Belki de her egemenlik ayakta kalabilmek için her şeyi basitleştirmeye, ideolojik bir şema oluşturmaya ihtiyaç duyuyordur. Aksi halde işin içinden çıkması zorlaşacak, onu da anlayayım, bunu da hesaba katayım derken dizginleri elinden kaçırabilecektir.

En korkunç basitleştiriciler olarak naziler, eşcinselleri yok edilmesi gereken en aşağı kategori olarak toplama kamplarına tıkıyordu. Nazilere göre, katışıksız Alman ırkı eşcinsel olamazdı. İnsan haraları kurmaya kadar giden o zihniyetin ayrılmaz bir parçasıydı cinsel “pürizm”.

O deneyimden bu yana batı ülkelerinde mücadelesi verilen bir yurttaşlık projesi olarak, eşcinsellere de resmen var olma, çift olma ve evlenme hakları tanınmaya başlandı. Bilim kitaplarında eşcinselliğin bir hastalık türü olarak tanımlanmasından vazgeçileli ise yıllar oluyor...

Galiba bu çerçevedeki en önemli terim en sona kaldı: Homofobi. Eşcinsellik korkusu. Yine ruhbilimciler, LGBTT’lere karşı saldırgan ya da çekingen davranışların homofobiden kaynaklandığını söylüyor. En saldırganlar, farkında olarak ya da olmayarak kendinde eşcinsellik eğilimi bulanlar. Bunu saldırganlaşarak örtmeye çalışıyorlar. “Bütün bir gam” oluşturduğumuz doğruysa, insanın kendi kendinden korkması, homofobi.
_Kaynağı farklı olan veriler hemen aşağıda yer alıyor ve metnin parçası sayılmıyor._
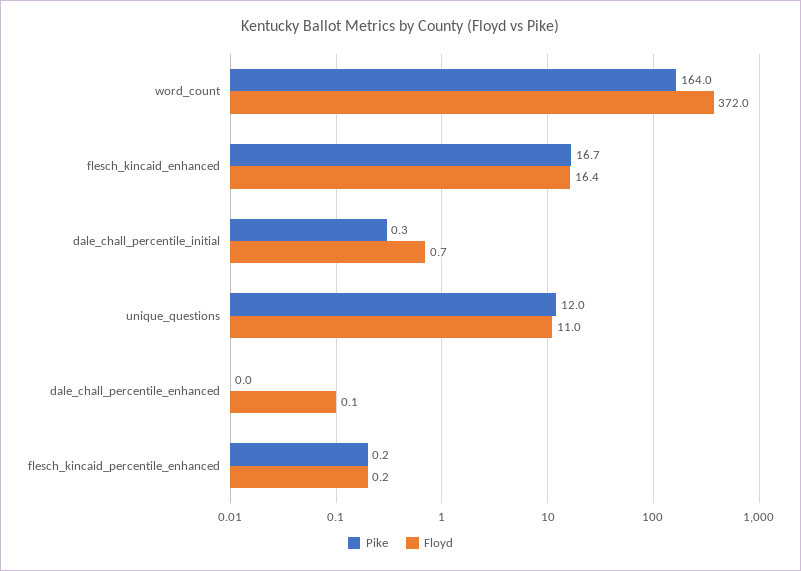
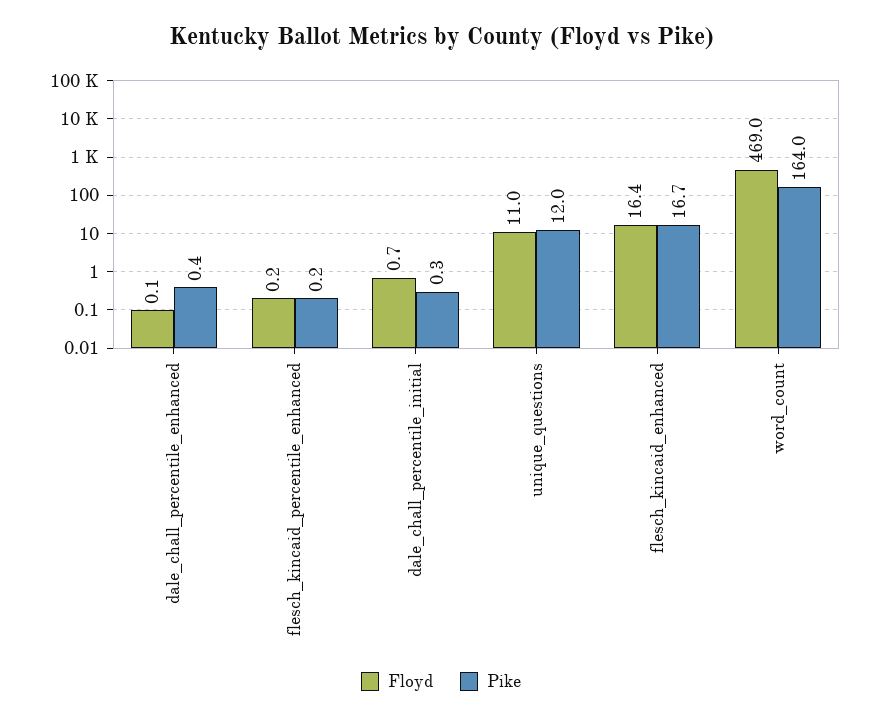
Floyd, word_count: 372 -> 469
Pike, dale_chall_percentile_enhanced: 0 -> 0.4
Meclis’in ruhbilimci danışmanları var mıdır bilmiyorum. Olmalı bence. Yargıtay’ın da olmalı: Hem LGBTT için, hem tecavüze uğramış 14 yaşındaki kız çocuklarını tecavüzcüsüyle evlendirmek gibi “çare”ler konusunda, hem de türban gibi, kadını araçsallaştıran kararlarla ilgili olarak, Meclis ve Yargıtay başta olmak üzere bütün ilgili makamların, bir değil, birkaç ruhbilimciye başvurması kural haline gelmeli.

Sözcüklerin verimliliği

Telgraf, coğrafya, fotoğraf, kaligrafi, monografi, grafik...
Bu sözcüklerdeki “graf” bölümü yerine onun Türkçe karşılığı olan “yazı” birimini koymak gibi alıştırmalar, sözcüklerin verimini artırıp her iki dille olan ilişkimizi geliştirebilir:
Uzakyazı, yeryazı, ışınyazı, güzelyazı, tekliyazı, yazısal...
Bu saatten sonra kalıcı değişiklik önerisi olarak değil elbette; dil ve düşünce üstüne daha iyi düşünebilmek için.